» **Work order**
Pull out every line below that contains the word "down".

### Records provided

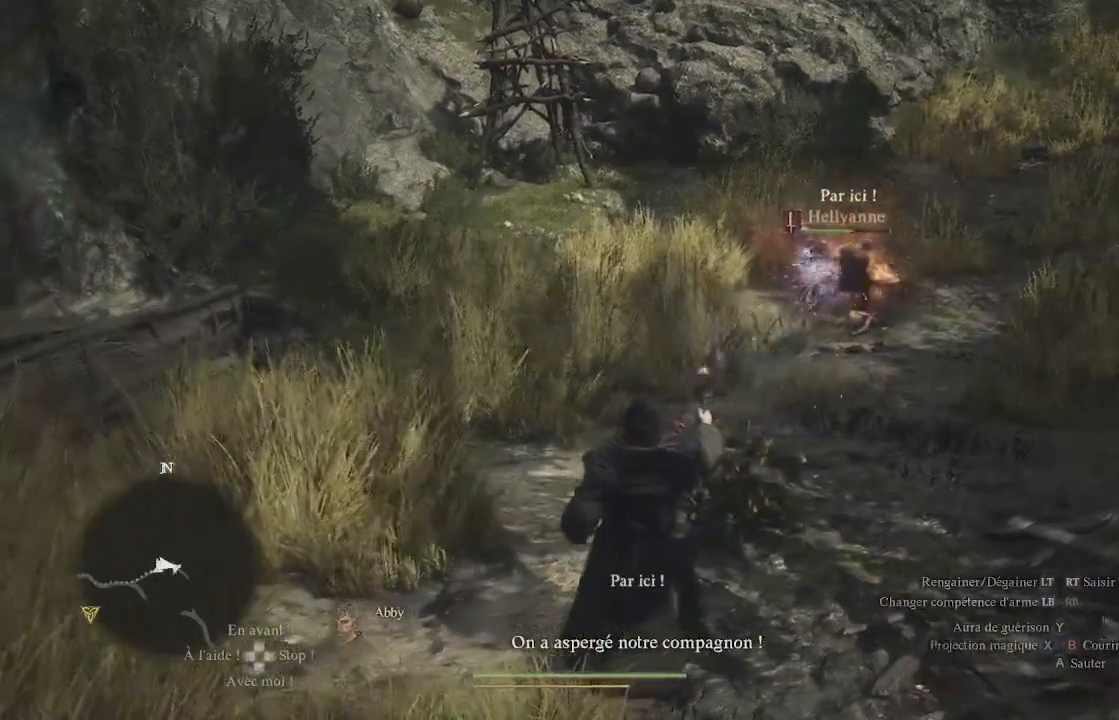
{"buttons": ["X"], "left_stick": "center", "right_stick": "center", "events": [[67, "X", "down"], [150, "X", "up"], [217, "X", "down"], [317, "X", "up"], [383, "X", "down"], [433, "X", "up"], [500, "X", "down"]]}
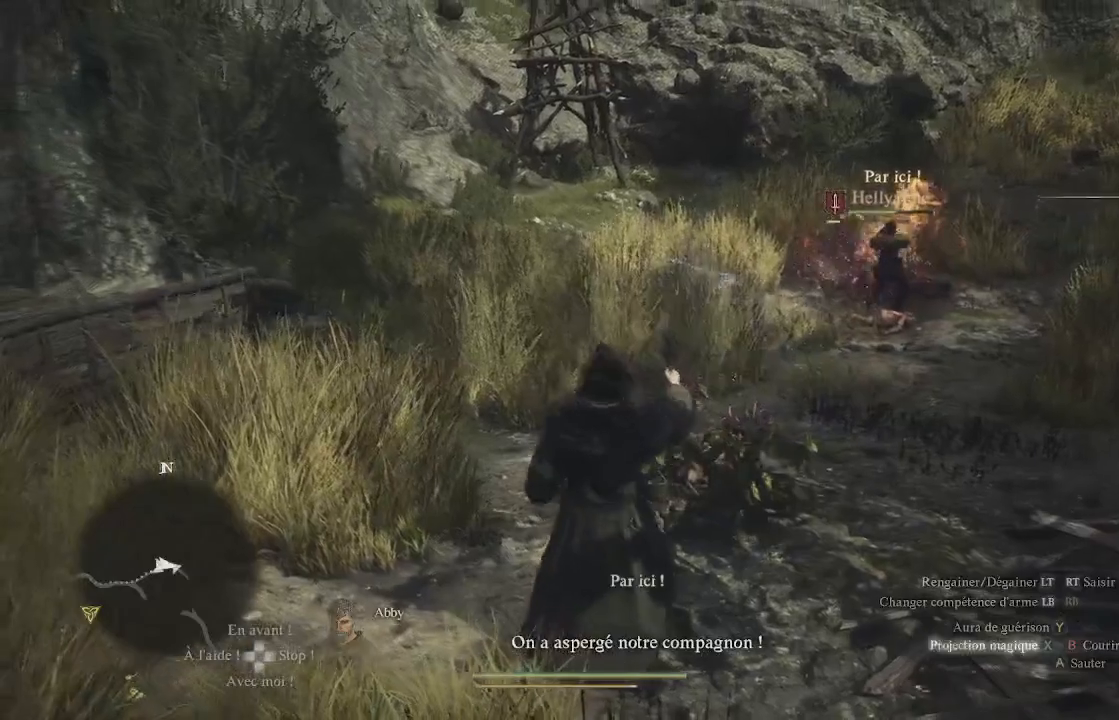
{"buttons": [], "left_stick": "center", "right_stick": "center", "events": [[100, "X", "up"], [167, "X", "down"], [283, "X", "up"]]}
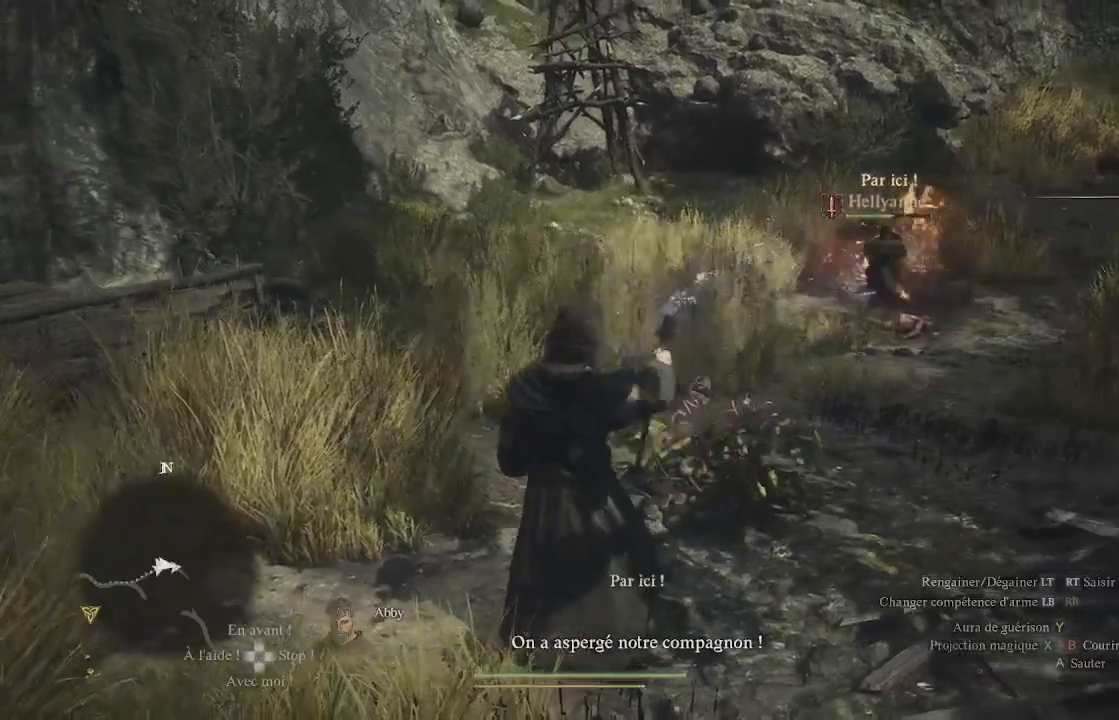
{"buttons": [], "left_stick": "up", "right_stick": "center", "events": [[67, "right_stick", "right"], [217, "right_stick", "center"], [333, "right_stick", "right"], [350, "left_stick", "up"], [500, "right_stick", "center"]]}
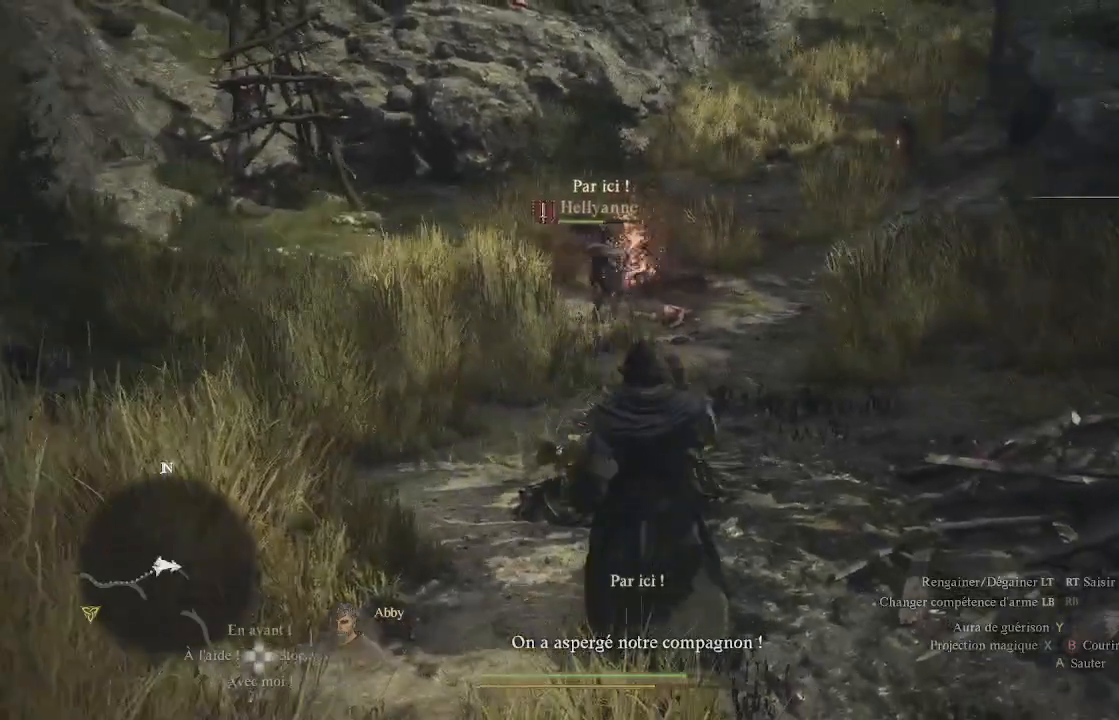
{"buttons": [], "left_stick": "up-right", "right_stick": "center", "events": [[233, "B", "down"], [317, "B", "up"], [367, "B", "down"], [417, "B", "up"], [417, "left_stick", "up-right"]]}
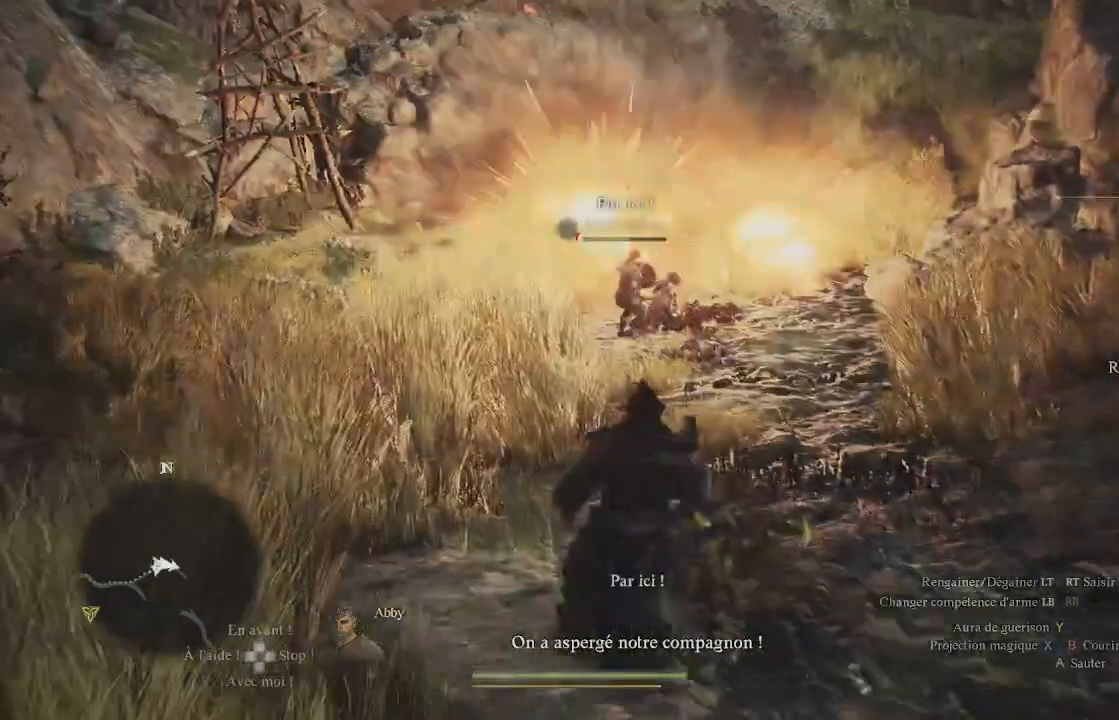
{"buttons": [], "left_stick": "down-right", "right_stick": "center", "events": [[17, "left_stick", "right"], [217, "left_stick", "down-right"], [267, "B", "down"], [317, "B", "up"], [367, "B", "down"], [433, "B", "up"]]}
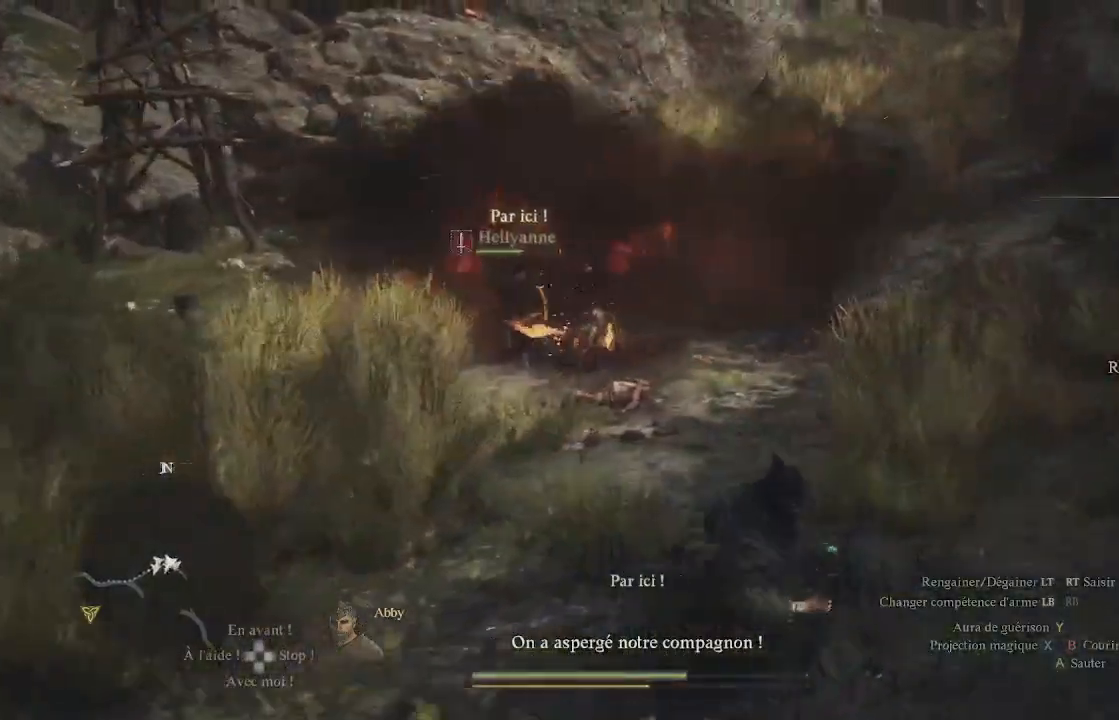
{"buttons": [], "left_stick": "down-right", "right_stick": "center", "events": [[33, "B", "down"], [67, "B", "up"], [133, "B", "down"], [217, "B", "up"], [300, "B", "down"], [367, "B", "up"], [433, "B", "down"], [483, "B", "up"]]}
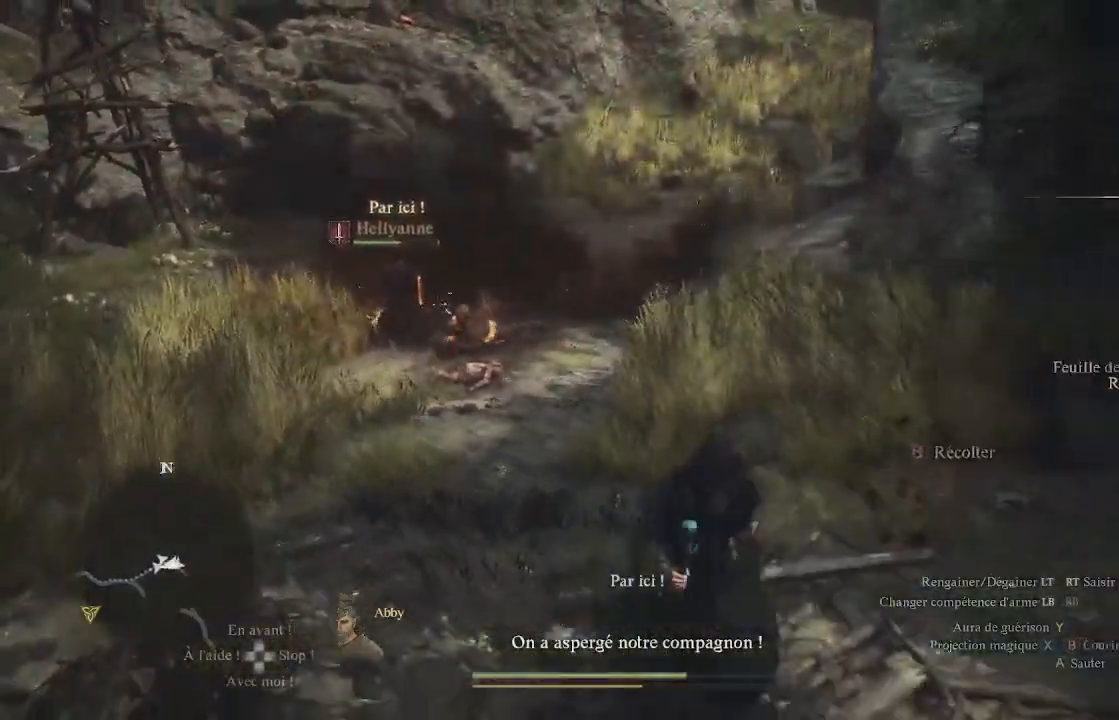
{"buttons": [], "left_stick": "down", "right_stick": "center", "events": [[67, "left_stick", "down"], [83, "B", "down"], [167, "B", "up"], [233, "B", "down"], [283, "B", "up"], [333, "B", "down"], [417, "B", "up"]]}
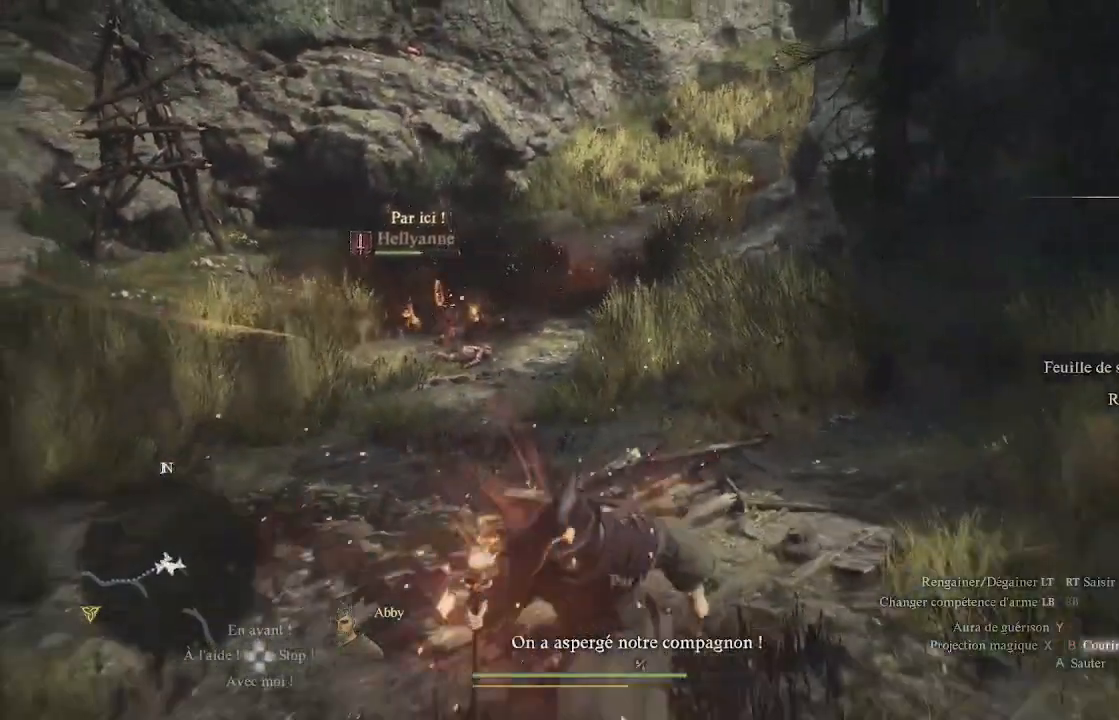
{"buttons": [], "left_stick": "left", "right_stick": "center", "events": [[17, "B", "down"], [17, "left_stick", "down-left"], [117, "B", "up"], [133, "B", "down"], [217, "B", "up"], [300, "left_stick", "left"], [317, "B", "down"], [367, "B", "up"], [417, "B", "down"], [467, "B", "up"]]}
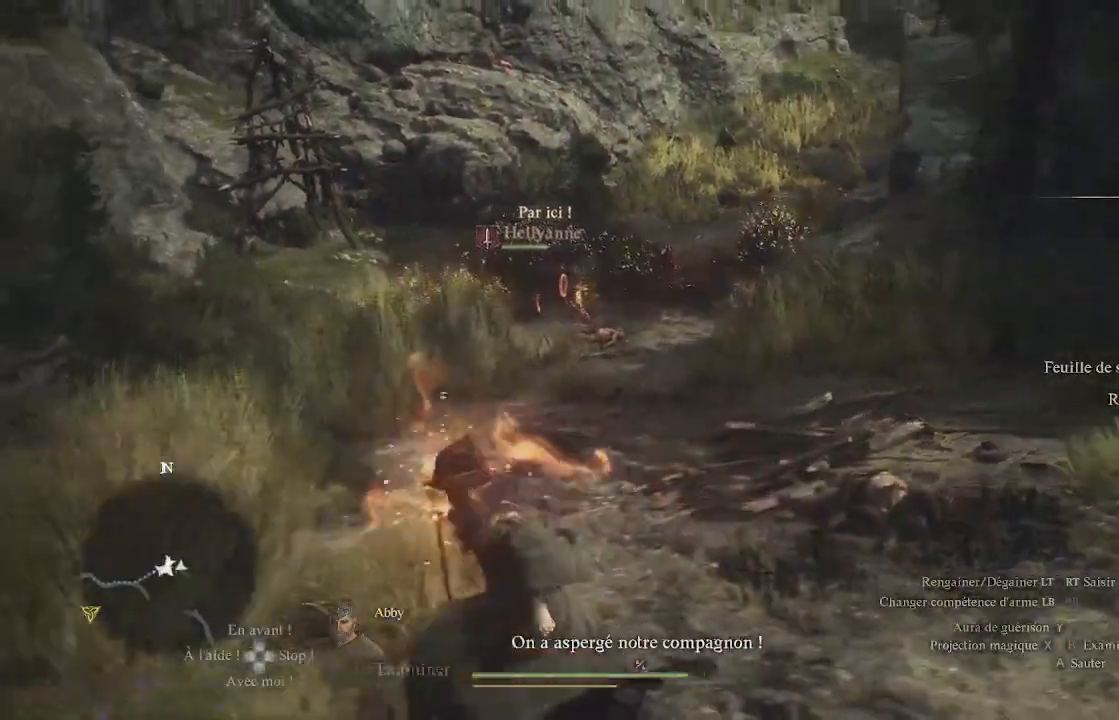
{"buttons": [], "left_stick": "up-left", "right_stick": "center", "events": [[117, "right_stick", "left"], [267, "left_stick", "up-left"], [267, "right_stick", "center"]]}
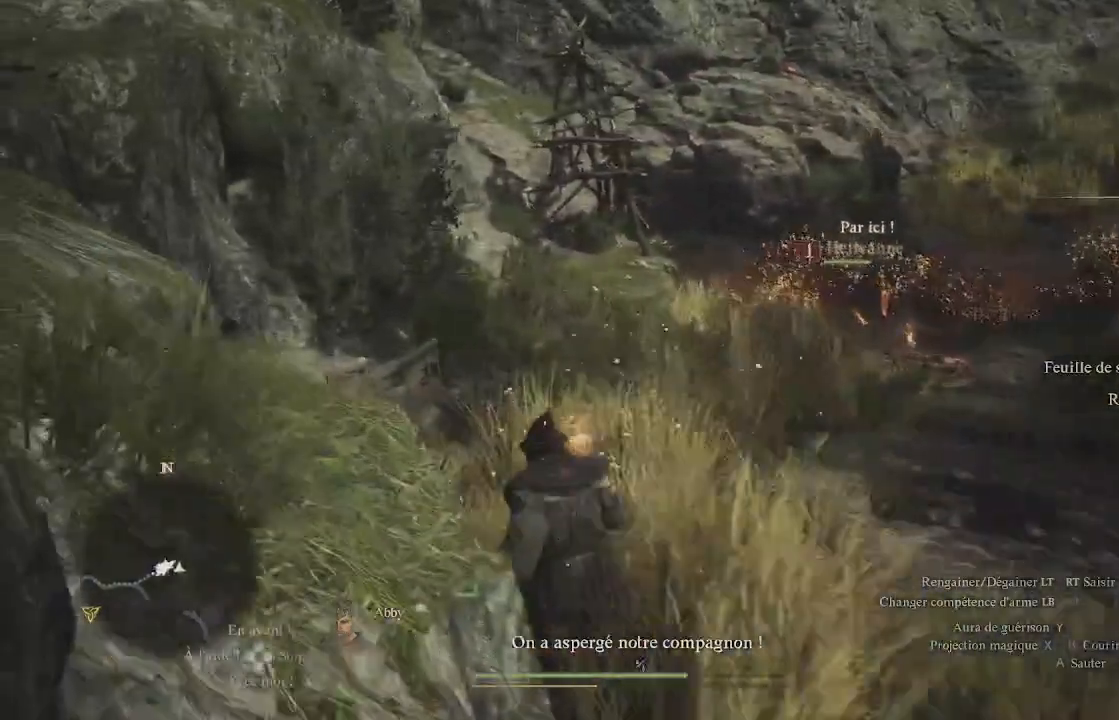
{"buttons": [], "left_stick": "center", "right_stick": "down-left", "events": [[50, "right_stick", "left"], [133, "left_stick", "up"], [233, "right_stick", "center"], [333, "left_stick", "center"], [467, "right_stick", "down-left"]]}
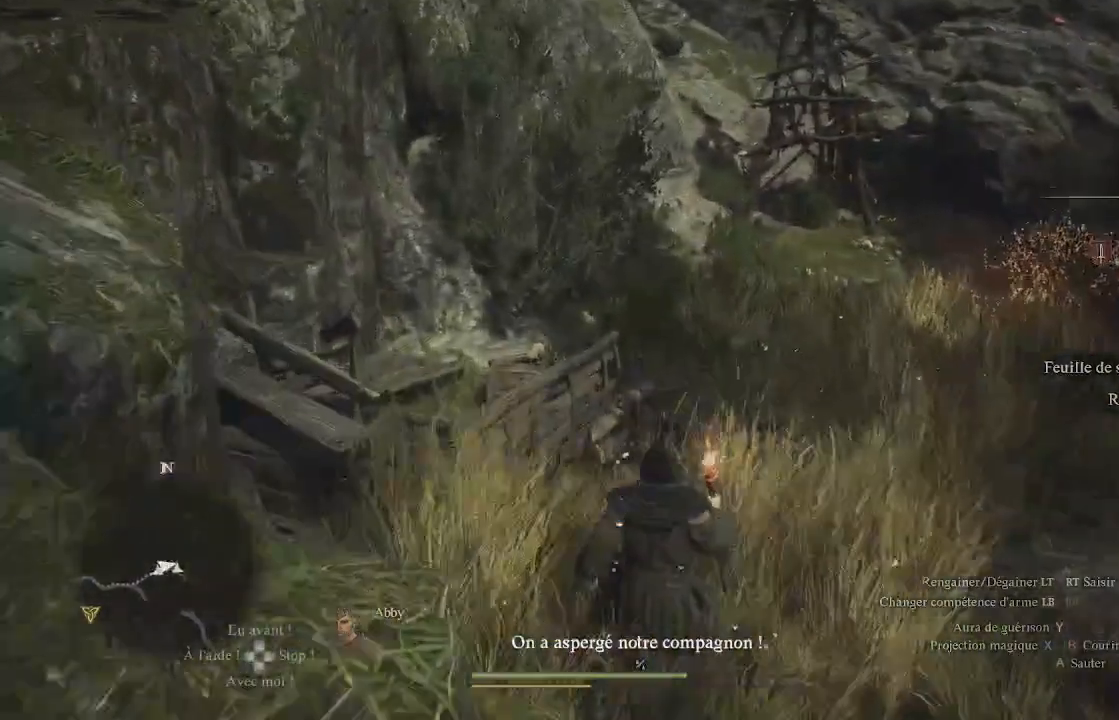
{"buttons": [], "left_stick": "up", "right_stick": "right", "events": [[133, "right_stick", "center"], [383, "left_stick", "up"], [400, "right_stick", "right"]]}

######

» **Solution for this problem**
{"buttons": ["X"], "left_stick": "center", "right_stick": "center", "events": [[67, "X", "down"], [150, "X", "up"], [217, "X", "down"], [317, "X", "up"], [383, "X", "down"], [433, "X", "up"], [500, "X", "down"]]}
{"buttons": [], "left_stick": "center", "right_stick": "center", "events": [[100, "X", "up"], [167, "X", "down"], [283, "X", "up"]]}
{"buttons": [], "left_stick": "up-right", "right_stick": "center", "events": [[233, "B", "down"], [317, "B", "up"], [367, "B", "down"], [417, "B", "up"], [417, "left_stick", "up-right"]]}
{"buttons": [], "left_stick": "down-right", "right_stick": "center", "events": [[17, "left_stick", "right"], [217, "left_stick", "down-right"], [267, "B", "down"], [317, "B", "up"], [367, "B", "down"], [433, "B", "up"]]}
{"buttons": [], "left_stick": "down-right", "right_stick": "center", "events": [[33, "B", "down"], [67, "B", "up"], [133, "B", "down"], [217, "B", "up"], [300, "B", "down"], [367, "B", "up"], [433, "B", "down"], [483, "B", "up"]]}
{"buttons": [], "left_stick": "down", "right_stick": "center", "events": [[67, "left_stick", "down"], [83, "B", "down"], [167, "B", "up"], [233, "B", "down"], [283, "B", "up"], [333, "B", "down"], [417, "B", "up"]]}
{"buttons": [], "left_stick": "left", "right_stick": "center", "events": [[17, "B", "down"], [17, "left_stick", "down-left"], [117, "B", "up"], [133, "B", "down"], [217, "B", "up"], [300, "left_stick", "left"], [317, "B", "down"], [367, "B", "up"], [417, "B", "down"], [467, "B", "up"]]}
{"buttons": [], "left_stick": "center", "right_stick": "down-left", "events": [[50, "right_stick", "left"], [133, "left_stick", "up"], [233, "right_stick", "center"], [333, "left_stick", "center"], [467, "right_stick", "down-left"]]}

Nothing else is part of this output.